The effectiveness of IIV3 was calculated with persons who were unvaccinated in both the current (2012–2013) season and the prior (2011–2012) season as the reference group. Protection against influenza A(H3N2) in the current season was similar for participants aged ≥9 years old who received vaccine in both the current and previous seasons, the current season only, and the previous season only (Figure 2). The adjusted VE against influenza A(H3N2) was 35% (95% CI, 21%–47%), 37% (95% CI, 19%–51%), and 33% (95% CI, 12%–49%), respectively, for these 3 groups. The pattern of current- and prior-season VE against influenza A(H3N2) varied by age, but CIs were wide. Among children aged 9–17 years, significant protection against influenza A(H3N2) was conferred by receipt of current-season vaccine alone, and residual protection was evident among those vaccinated with prior-season vaccine alone. However, children aged 9–17 years who were vaccinated in both seasons had significantly lower VE point estimates against influenza A(H3N2), compared with those who were vaccinated in the current season only (P = .01). Among those aged 18–49 years, all 3 vaccination histories provided significant protection against influenza A(H3N2). Adults aged 50–64 years had significant protection if they received both current- and prior-season vaccine, while VE was lower and CIs overlapped with 0 for receipt of prior- or current-season vaccine alone. VE was close to 0 for all vaccine combinations among adults aged ≥65 years.

Figure 2.

Figure 2.

Age-specific trivalent inactivated influenza vaccine effectiveness (VE) of current and prior vaccination against influenza A(H3N2) among persons age ≥9 years, in which persons not vaccinated in either the current or prior season served as the reference group. VE data are adjusted for network site, subject age, presence of high-risk health conditions, and calendar time (2-week intervals). *P = .01 for comparison between the 2 vaccine groups. Abbreviation: CI, confidence interval.

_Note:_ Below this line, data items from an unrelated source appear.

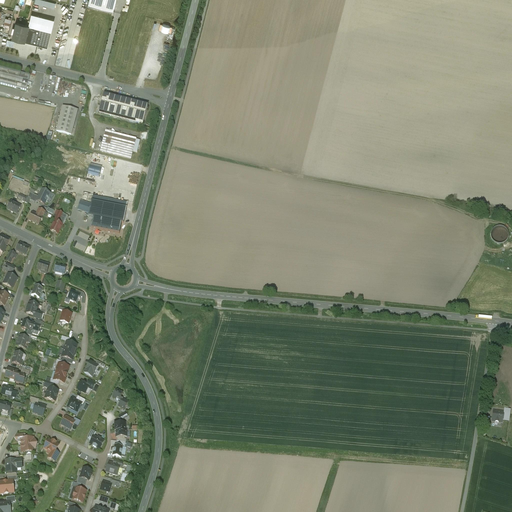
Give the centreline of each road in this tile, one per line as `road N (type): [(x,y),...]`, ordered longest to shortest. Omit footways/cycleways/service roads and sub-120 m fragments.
road 1 (secondary): [(493,321),(135,282)]
road 2 (secondary): [(141,511),(158,427),(144,380),(110,330),(118,289)]
road 3 (unclassified): [(493,321),(460,511)]
road 4 (unclassified): [(0,56),(170,99)]
road 5 (tertiary): [(126,265),(170,99)]
road 6 (residential): [(0,363),(38,241)]
road 7 (residential): [(44,431),(103,459),(86,511)]
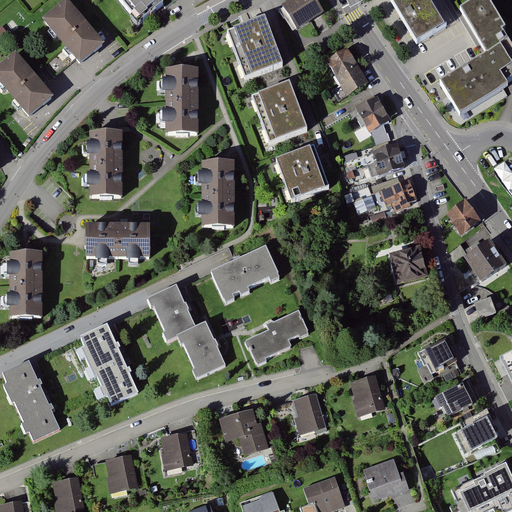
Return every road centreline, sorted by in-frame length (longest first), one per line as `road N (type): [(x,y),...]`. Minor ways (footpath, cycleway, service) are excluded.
road 1 (residential): [(0,485),(202,404),(382,358)]
road 2 (residential): [(511,432),(455,313),(410,146),(411,124),(423,115)]
road 3 (residential): [(0,215),(88,99),(138,58),(238,0)]
road 4 (residential): [(229,255),(0,370)]
road 5 (secondary): [(346,0),(423,115)]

Overall VE against influenza B was similar across all combinations of current- and prior-season vaccination and for all age categories (Figure 3). The adjusted VE against influenza B/Yamagata among those aged ≥9 years was 62% (95% CI, 48%–73%) for both-season vaccination, 69% (95% CI, 52%–80%) for current-season vaccination only, and 50% (95% CI, 24%–67%) for prior-season vaccination only. For the nonvaccine lineage (Victoria), the adjusted VE was 59% (95% CI, 36%–74%) for both-season vaccination, 64% (95% CI, 33%–81%) for current-season vaccination only, and 69% (95% CI, 35%–85%) for prior-season vaccination only (data not shown).

Figure 3.

Figure 3.

Age-specific trivalent inactivated influenza vaccine effectiveness (VE) of current and prior vaccination against influenza B/Yamagata among persons age ≥9 years, in which persons not vaccinated in either the current or prior season served as the reference group. VE data are adjusted for network site, subject age, presence of high-risk health conditions, and calendar time (2-week intervals). Abbreviation: CI, confidence interval.

Virus Characterization

Antigenic characterization demonstrated that influenza A(H3N2) viruses from 226 participants were antigenically similar to the cell-propagated A/Victoria/361/2011 reference virus (data not shown). Among the 44 viruses sequenced, 42 (95%) belonged to HA clade 3C and were similar to the majority of circulating influenza A(H3N2) viruses in the United States (Supplementary Figure 1).

DISCUSSION

The widespread circulation of influenza A(H3N2) and both influenza B-lineage viruses in 2012–2013 in the United States provided an opportunity to compare the age-specific VE of (IIV3) by influenza virus subtype. Influenza vaccination provided significant protection against medically attended influenza A(H3N2) and influenza B illness; significant protection was also observed in all age groups except individuals ≥65 years old. Cocirculation of both influenza B lineages during this season provided a unique opportunity to directly compare the VE for the vaccine lineage and the nonvaccine lineage.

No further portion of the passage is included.